Objective:
Print each of the following rows again, word for word, in the same order.

Exercise materials:
|---|
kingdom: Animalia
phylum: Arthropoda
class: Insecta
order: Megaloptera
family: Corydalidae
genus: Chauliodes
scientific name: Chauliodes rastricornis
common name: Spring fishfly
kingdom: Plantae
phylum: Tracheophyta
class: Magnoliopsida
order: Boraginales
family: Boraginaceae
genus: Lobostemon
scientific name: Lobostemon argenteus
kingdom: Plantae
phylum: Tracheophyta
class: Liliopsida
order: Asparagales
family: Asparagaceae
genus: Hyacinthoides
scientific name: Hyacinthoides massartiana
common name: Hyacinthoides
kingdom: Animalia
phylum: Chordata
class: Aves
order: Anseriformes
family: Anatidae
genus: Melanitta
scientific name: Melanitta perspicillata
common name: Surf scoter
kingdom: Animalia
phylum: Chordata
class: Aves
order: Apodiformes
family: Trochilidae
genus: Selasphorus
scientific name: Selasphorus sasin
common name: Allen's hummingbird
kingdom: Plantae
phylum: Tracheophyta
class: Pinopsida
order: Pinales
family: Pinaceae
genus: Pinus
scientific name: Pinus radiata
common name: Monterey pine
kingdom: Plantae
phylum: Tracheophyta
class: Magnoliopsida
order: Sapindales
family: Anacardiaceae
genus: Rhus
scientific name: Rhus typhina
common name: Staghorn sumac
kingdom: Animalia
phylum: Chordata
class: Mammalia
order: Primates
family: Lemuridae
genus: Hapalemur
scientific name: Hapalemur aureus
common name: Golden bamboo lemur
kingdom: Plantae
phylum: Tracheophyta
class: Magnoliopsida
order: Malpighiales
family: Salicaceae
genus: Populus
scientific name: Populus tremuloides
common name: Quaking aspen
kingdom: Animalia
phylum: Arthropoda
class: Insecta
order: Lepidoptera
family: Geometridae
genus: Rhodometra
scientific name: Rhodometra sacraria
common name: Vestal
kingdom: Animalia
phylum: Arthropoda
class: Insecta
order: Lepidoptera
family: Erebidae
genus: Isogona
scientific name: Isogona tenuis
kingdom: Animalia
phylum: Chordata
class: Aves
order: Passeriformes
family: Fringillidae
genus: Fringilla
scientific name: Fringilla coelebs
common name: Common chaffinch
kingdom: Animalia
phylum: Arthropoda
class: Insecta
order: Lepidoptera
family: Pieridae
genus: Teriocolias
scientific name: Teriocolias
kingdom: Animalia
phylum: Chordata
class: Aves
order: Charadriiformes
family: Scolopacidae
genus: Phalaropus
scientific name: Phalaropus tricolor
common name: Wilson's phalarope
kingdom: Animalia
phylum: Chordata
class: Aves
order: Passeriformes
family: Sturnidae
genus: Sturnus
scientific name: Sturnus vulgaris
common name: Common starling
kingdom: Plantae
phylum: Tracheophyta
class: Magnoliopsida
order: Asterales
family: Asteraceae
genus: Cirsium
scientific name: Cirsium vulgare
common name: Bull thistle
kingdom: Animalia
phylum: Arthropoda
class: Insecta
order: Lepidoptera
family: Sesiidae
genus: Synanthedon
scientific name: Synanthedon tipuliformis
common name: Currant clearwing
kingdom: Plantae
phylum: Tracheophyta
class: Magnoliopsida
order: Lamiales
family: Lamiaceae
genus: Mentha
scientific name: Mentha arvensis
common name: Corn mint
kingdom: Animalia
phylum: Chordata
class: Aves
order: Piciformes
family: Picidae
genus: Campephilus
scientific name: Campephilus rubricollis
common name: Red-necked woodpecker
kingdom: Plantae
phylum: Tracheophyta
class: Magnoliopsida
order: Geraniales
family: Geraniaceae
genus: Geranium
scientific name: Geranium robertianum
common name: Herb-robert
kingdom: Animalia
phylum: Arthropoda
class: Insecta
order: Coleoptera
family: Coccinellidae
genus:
|---|
Full response:
kingdom: Animalia
phylum: Arthropoda
class: Insecta
order: Megaloptera
family: Corydalidae
genus: Chauliodes
scientific name: Chauliodes rastricornis
common name: Spring fishfly
kingdom: Plantae
phylum: Tracheophyta
class: Magnoliopsida
order: Boraginales
family: Boraginaceae
genus: Lobostemon
scientific name: Lobostemon argenteus
kingdom: Plantae
phylum: Tracheophyta
class: Liliopsida
order: Asparagales
family: Asparagaceae
genus: Hyacinthoides
scientific name: Hyacinthoides massartiana
common name: Hyacinthoides
kingdom: Animalia
phylum: Chordata
class: Aves
order: Anseriformes
family: Anatidae
genus: Melanitta
scientific name: Melanitta perspicillata
common name: Surf scoter
kingdom: Animalia
phylum: Chordata
class: Aves
order: Apodiformes
family: Trochilidae
genus: Selasphorus
scientific name: Selasphorus sasin
common name: Allen's hummingbird
kingdom: Plantae
phylum: Tracheophyta
class: Pinopsida
order: Pinales
family: Pinaceae
genus: Pinus
scientific name: Pinus radiata
common name: Monterey pine
kingdom: Plantae
phylum: Tracheophyta
class: Magnoliopsida
order: Sapindales
family: Anacardiaceae
genus: Rhus
scientific name: Rhus typhina
common name: Staghorn sumac
kingdom: Animalia
phylum: Chordata
class: Mammalia
order: Primates
family: Lemuridae
genus: Hapalemur
scientific name: Hapalemur aureus
common name: Golden bamboo lemur
kingdom: Plantae
phylum: Tracheophyta
class: Magnoliopsida
order: Malpighiales
family: Salicaceae
genus: Populus
scientific name: Populus tremuloides
common name: Quaking aspen
kingdom: Animalia
phylum: Arthropoda
class: Insecta
order: Lepidoptera
family: Geometridae
genus: Rhodometra
scientific name: Rhodometra sacraria
common name: Vestal
kingdom: Animalia
phylum: Arthropoda
class: Insecta
order: Lepidoptera
family: Erebidae
genus: Isogona
scientific name: Isogona tenuis
kingdom: Animalia
phylum: Chordata
class: Aves
order: Passeriformes
family: Fringillidae
genus: Fringilla
scientific name: Fringilla coelebs
common name: Common chaffinch
kingdom: Animalia
phylum: Arthropoda
class: Insecta
order: Lepidoptera
family: Pieridae
genus: Teriocolias
scientific name: Teriocolias
kingdom: Animalia
phylum: Chordata
class: Aves
order: Charadriiformes
family: Scolopacidae
genus: Phalaropus
scientific name: Phalaropus tricolor
common name: Wilson's phalarope
kingdom: Animalia
phylum: Chordata
class: Aves
order: Passeriformes
family: Sturnidae
genus: Sturnus
scientific name: Sturnus vulgaris
common name: Common starling
kingdom: Plantae
phylum: Tracheophyta
class: Magnoliopsida
order: Asterales
family: Asteraceae
genus: Cirsium
scientific name: Cirsium vulgare
common name: Bull thistle
kingdom: Animalia
phylum: Arthropoda
class: Insecta
order: Lepidoptera
family: Sesiidae
genus: Synanthedon
scientific name: Synanthedon tipuliformis
common name: Currant clearwing
kingdom: Plantae
phylum: Tracheophyta
class: Magnoliopsida
order: Lamiales
family: Lamiaceae
genus: Mentha
scientific name: Mentha arvensis
common name: Corn mint
kingdom: Animalia
phylum: Chordata
class: Aves
order: Piciformes
family: Picidae
genus: Campephilus
scientific name: Campephilus rubricollis
common name: Red-necked woodpecker
kingdom: Plantae
phylum: Tracheophyta
class: Magnoliopsida
order: Geraniales
family: Geraniaceae
genus: Geranium
scientific name: Geranium robertianum
common name: Herb-robert
kingdom: Animalia
phylum: Arthropoda
class: Insecta
order: Coleoptera
family: Coccinellidae
genus:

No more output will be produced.